L’araignée fut goulument ingurgitée, largement appréciée et savamment digérée. Tout autour, un fourmillement d’insectes d’une extraordinaire variété cherchait à se nourrir, à protéger sa progéniture, à déjouer les stratégies des prédateurs en se camouflant, tantôt en se fondant dans l’environnement pour se rendre invisible, tantôt en fuyant tout simplement à tire d’aile ou aussi vite que leurs pates le permettaient. Certains s’aventuraient alors profondément à l’intérieur des planches de bois déjà rongés par des vers, d’autres trouvaient refuge entre des briques ou des pierres.
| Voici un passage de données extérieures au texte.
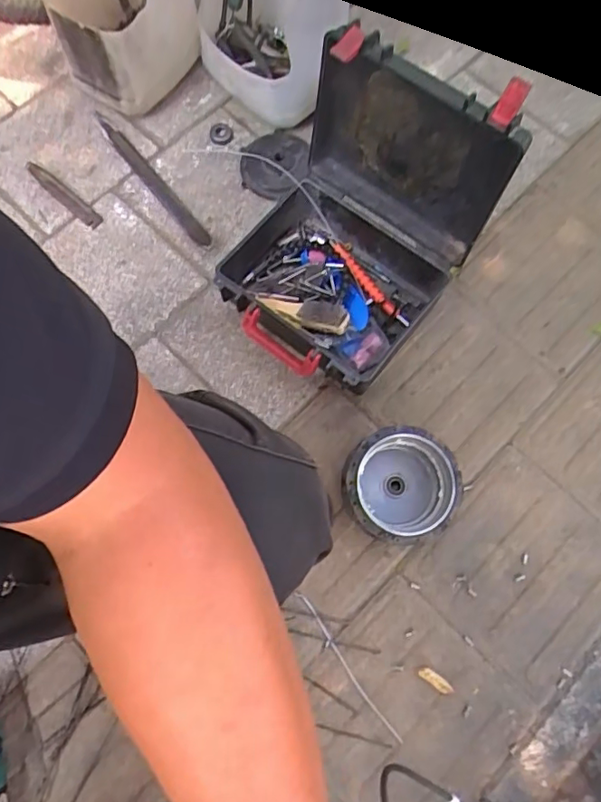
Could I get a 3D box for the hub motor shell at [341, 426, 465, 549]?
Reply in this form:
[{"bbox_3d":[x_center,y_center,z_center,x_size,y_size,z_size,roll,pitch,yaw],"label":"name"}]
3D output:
[{"bbox_3d":[0.133,0.115,0.759,0.145,0.076,0.145,0,75,-1],"label":"hub motor shell"}]

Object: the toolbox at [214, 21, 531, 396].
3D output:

Le moindre recoin de ce qui avait été bâti de mains d’ouvriers était réorganisé selon le bon vouloir ou les nécessités des différentes espèces. Aucun espace n’était négligé, pas un matériau ne s’avérait inutile : le domaine des Gaillard se réinventait avec l’imagination des plus petits organismes, consacrant ainsi la créativité du monde sauvage. Et, même s’ils se chassaient souvent de manière impitoyable, la mesure s’imposait. La perpétuelle recherche d’un équilibre encourageait la diversité, l’existence de chaque espèce garantissait la survie de toutes. Une multitude des petits mammifères comme les mulots ou les campagnols s’étaient eux aussi reproduits de manière exponentielle et s’octroyait une place dans ce bouillonnement de vie. La présence en grand nombre de ces rongeurs attirait tour à tour des belettes, des fouines ou des hermines. Les chats livrés à eux-mêmes y faisaient aussi des incursions, et il n’était pas rare que des femelles sangliers, suivies de leurs portées de marcassins, n’y viennent s’essayer à la chasse.
Ce qui pour les scientifiques humains se résumait à l’avènement de combinaisons biochimiques inédites qui s’opéraient sur le théâtre d’un nouvel écosystème hybride, ressemblait en réalité à un renouveau du vivant. Depuis la fin du 18ème siècle, les activités nécessaires à l’économie des humains avaient abouti à une sélection sévère des espèces tolérées sur cet espace, les autres avaient été systématiquement détruites, anéanties et empêchées de s’y installer. La monoculture avait appauvri et dépeuplé les sols. Pour améliorer les rendements à court terme, même ceux du petit jardin attenant, les engrais chimiques et les pesticides industriels avaient supplicié la terre et finalement caricaturée au point de se réduire à un milieu inféodé aux besoins d’un seul être vivant : une centenaire homo sapiens. Aujourd’hui, tout avait changé, un nouveau cycle commençait.
Pour nourrir ses petits, un hibou qui avait élu domicile à la lisière d’une forêt des alentours, quitta la branche qui surplombait son nid, prit son envol, puis s’aventura pour la première fois au-dessus de l’ancienne maison qu’elle avait soigneusement évité jusque-là tant elle craignait les humains et leurs fusils. En tournant sa tête rousse et blanche à deux cent soixante-dix degrés, sa vue panoramique lui permit de constater que, du ciel, il était désormais impossible de reconnaître l’endroit qui avait longtemps abrité des générations de bipèdes. La femelle distinguait à peine les rares tuiles encore apparentes qui avaient formé le toit de la belle maison que la croissance des jeunes arbres avait complètement démoli en le crevant à plusieurs endroits. Ce qui surplombait l’énorme bâtisse s’était effondré avant que les lourds murs de pierre ne s’affaissent puis disparaissent sous d’épaisses couches de mousses. Les fougères avaient proliféré et, en se multipliant maintenant sur tout ce qui avait constitué la propriété de la famille Gaillard, elles avaient redessiné le paysage et réintégré le peu qui subsistait du manoir au reste du panorama indompté. Rassuré, le hibou fronça les sourcils et déploya ses ailes. Ses yeux orangés repérèrent le pelage brun d’une souris parmi des fleurs blanches ; la maman se réjouit de bientôt pouvoir rassasier ses oisillons. Elle fondit sur sa proie comme l’avait ses ancêtres durant des centaines de milliers d’années, en se disant que le passage des humains sur son territoire n’avait été qu’une parenthèse.